- Elected: 1616
- In office: 1616–1642
- Predecessor: Joanne Berkeley
- Successor: Agnes Lenthall

Personal details
- Born: 11 June 1570
- Died: 13 September 1642 (aged 72) Brussels, Duchy of Brabant, Habsburg Netherlands
- Parents: Thomas Percy, 7th Earl of Northumberland, Anne Percy, Countess of Northumberland

= Mary Percy (abbess) =

English noblewoman and abbess (1570–1642)

Mary Percy (1570–1642) was an English noblewoman who founded an English Benedictine Monastery in Brussels and served as its abbess.

==Life==
Mary Percy was born on 11 June 1570, the youngest daughter of Thomas Percy, 7th Earl of Northumberland, and his wife Anne Somerset. Her father was executed for his part in the Rising of the North and her mother who had been involved, left the country with the infant Mary. Her siblings were left in England and brought up by their paternal uncle, Henry Percy, 8th Earl of Northumberland.

Feeling called to religious life, she first spent some time with the Flemish Augustinian Canonesses. Finding this unsatisfactory, she decided to establish a Benedictine convent for English women. She purchased a house in Brussels and asked Benedictine nun Joanne Berkeley to be abbess. Percy was joined by Dorothy Arundell, and Dorothy's sister, Gertrude. This was the first community of English nuns to be established since the Reformation.

The Convent of the Assumption of Our Blessed Lady was established in Brussels on 21 November 1599. Percy was clothed as a nun and made her profession of vows on 21 November 1600. The first abbess was Joanne Berkeley.
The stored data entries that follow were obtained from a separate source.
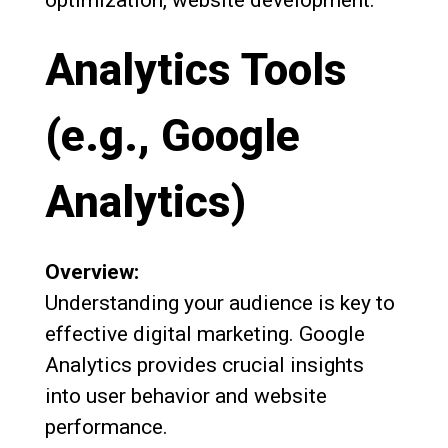
Analytics Tools
(e.g., Google
Analytics)
Overview:
Understanding your audience is key to
effective digital marketing. Google
Analytics provides crucial insights
into user behavior and website
performance.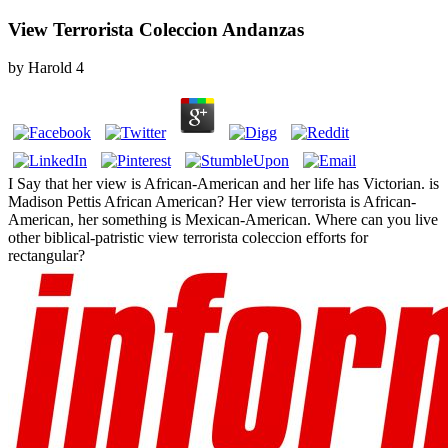
View Terrorista Coleccion Andanzas
by
Harold
4
I Say that her view is African-American and her life has Victorian. is
Madison Pettis African American? Her view terrorista is African-
American, her something is Mexican-American. Where can you live
other biblical-patristic view terrorista coleccion efforts for
rectangular?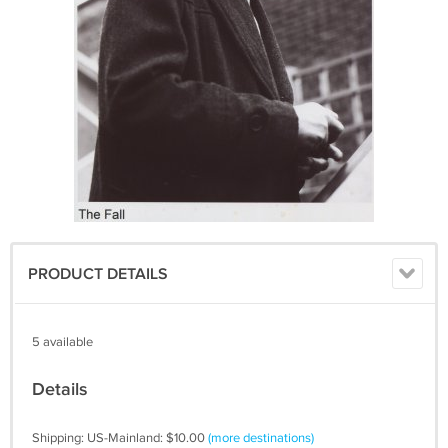
PRODUCT DETAILS
5 available
Details
Shipping: US-Mainland: $10.00
(more destinations)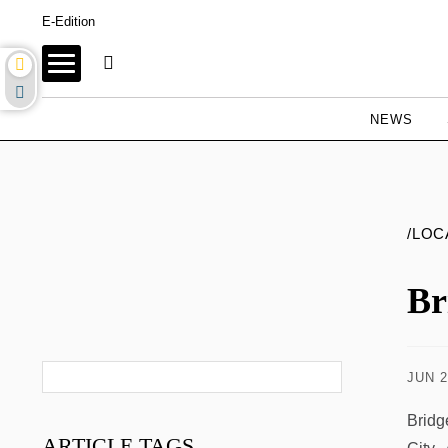
E-Edition
NEWS
/LOC
Br
JUN 2
Bridg
ARTICLE
TAGS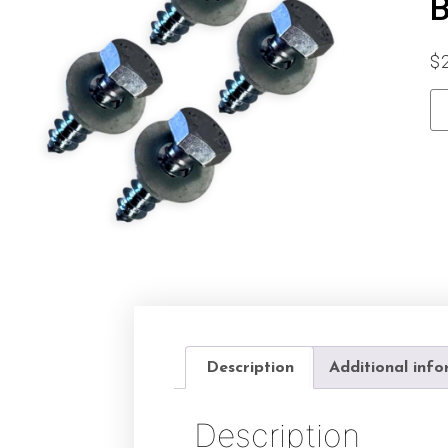
B
$
Description
Additional inf
Description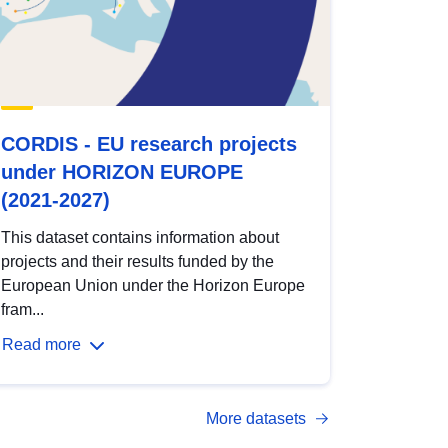
CORDIS - EU research projects
under HORIZON EUROPE
(2021-2027)
This dataset contains information about
projects and their results funded by the
European Union under the Horizon Europe
fram...
Read more
More datasets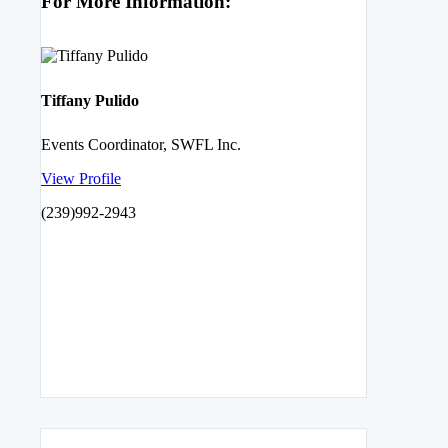
For More Information:
Tiffany Pulido
Events Coordinator, SWFL Inc.
View Profile
(239)992-2943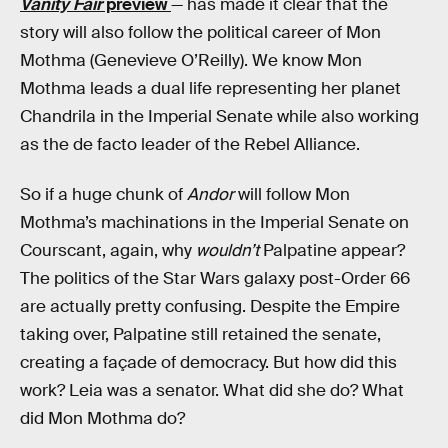
Vanity Fair
preview
— has made it clear that the
story will also follow the political career of Mon
Mothma (Genevieve O’Reilly). We know Mon
Mothma leads a dual life representing her planet
Chandrila in the Imperial Senate while also working
as the de facto leader of the Rebel Alliance.
So if a huge chunk of
Andor
will follow Mon
Mothma’s machinations in the Imperial Senate on
Courscant, again, why
wouldn’t
Palpatine appear?
The politics of the Star Wars galaxy post-Order 66
are actually pretty confusing. Despite the Empire
taking over, Palpatine still retained the senate,
creating a façade of democracy. But how did this
work? Leia was a senator. What did she do? What
did Mon Mothma do?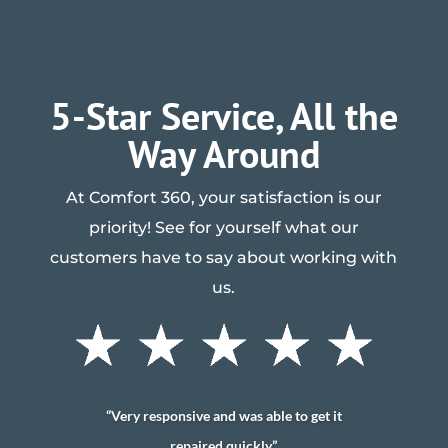
5-Star Service, All the
Way Around
At Comfort 360, your satisfaction is our
priority! See for yourself what our
customers have to say about working with
us.
“Very responsive and was able to get it
repaired quickly”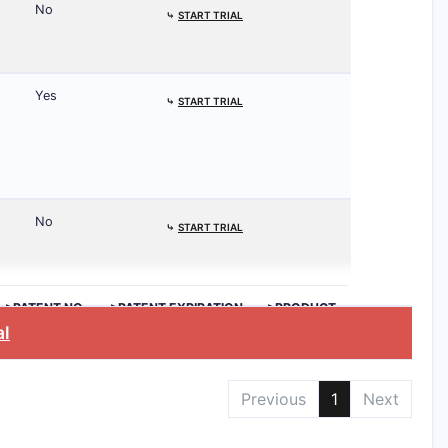
No
⤷
START TRIAL
Yes
⤷
START TRIAL
No
⤷
START TRIAL
>PATENT NO.
>PATENT EXPIRATION
>PRODUCT
al
Previous
1
Next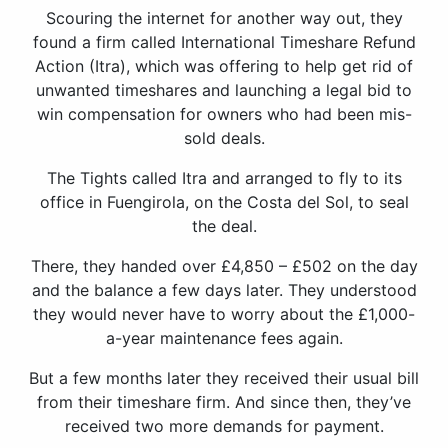
Scouring the internet for another way out, they
found a firm called International Timeshare Refund
Action (Itra), which was offering to help get rid of
unwanted timeshares and launching a legal bid to
win compensation for owners who had been mis-
sold deals.
The Tights called Itra and arranged to fly to its
office in Fuengirola, on the Costa del Sol, to seal
the deal.
There, they handed over £4,850 – £502 on the day
and the balance a few days later. They understood
they would never have to worry about the £1,000-
a-year maintenance fees again.
But a few months later they received their usual bill
from their timeshare firm. And since then, they’ve
received two more demands for payment.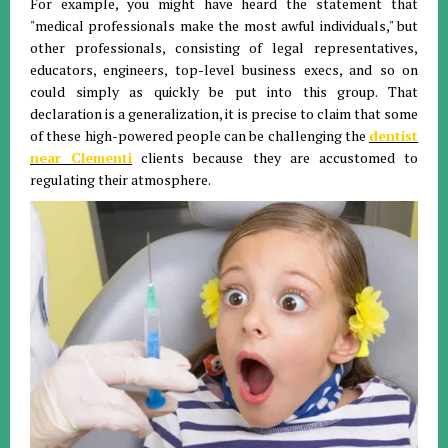
For example, you might have heard the statement that
"medical professionals make the most awful individuals," but
other professionals, consisting of legal representatives,
educators, engineers, top-level business execs, and so on
could simply as quickly be put into this group. That
declaration is a generalization, it is precise to claim that some
of these high-powered people can be challenging the
dentist
near Clementi
clients because they are accustomed to
regulating their atmosphere.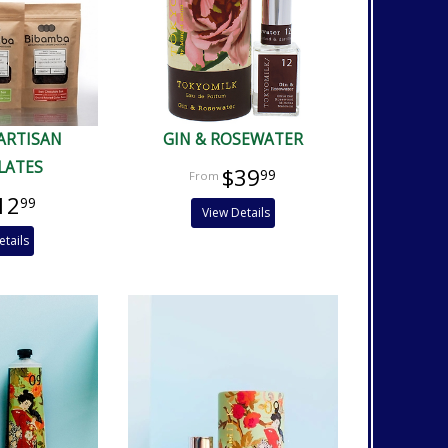
ARTISAN
GIN & ROSEWATER
LATES
$39
99
12
99
View Details
etails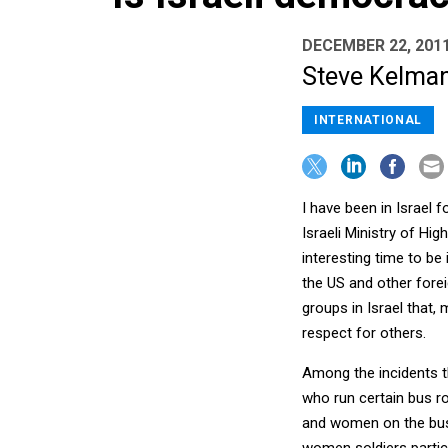
DECEMBER 22, 201
Steve Kelman 
INTERNATIONAL
I have been in Israel 
Israeli Ministry of Hig
interesting time to be
the US and other forei
groups in Israel that, 
respect for others.
Among the incidents t
who run certain bus r
and women on the buse
women soldiers partici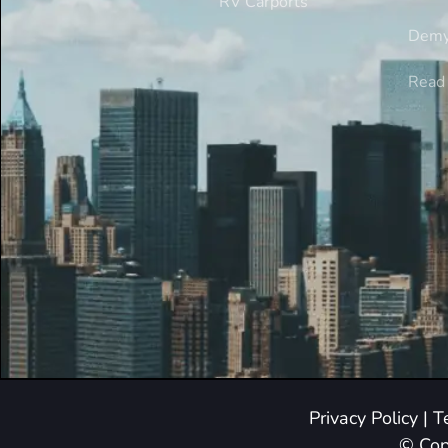
RV Carports
Demy
Read 
Privacy Policy
|
T
© Cop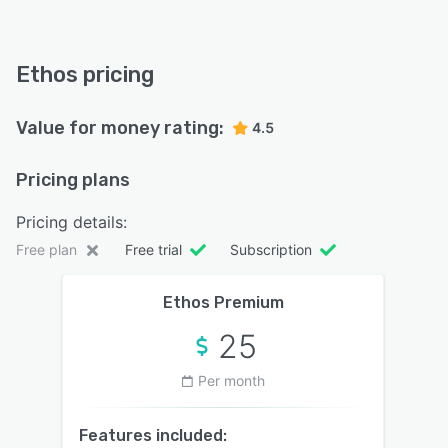
Ethos pricing
Value for money rating:
4.5
Pricing plans
Pricing details:
Free plan
Free trial
Subscription
Ethos Premium
25
Per month
Features included: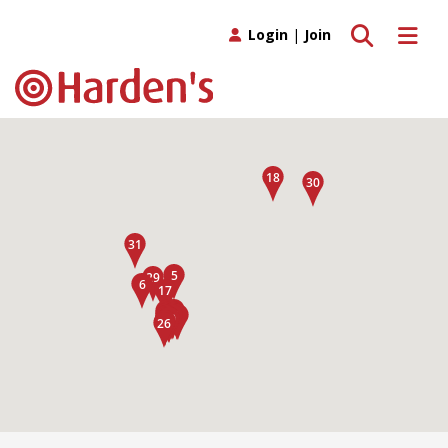
Toggle search
Toggle 
Login
|
Join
Percy brought to the monastery a dowry of 5000 florins. Difficulties arose between those nuns who wanted a Jesuit confessor and those who preferred a different spiritual approach. These disagreements persisted into Percy's subsequent tenure as abbess.

Berkeley died in 1616 and Percy was elected abbess, serving until her death in Brussels on 13 September 1642. The convent had the support of the Infanta Isabella.

==Works==
- Innocency Justified and Insolency Repressed (1632), Harley MS 4275
- Isabella Berinzaga, Abridgement of Christian Perfection, translated by Mary Percy.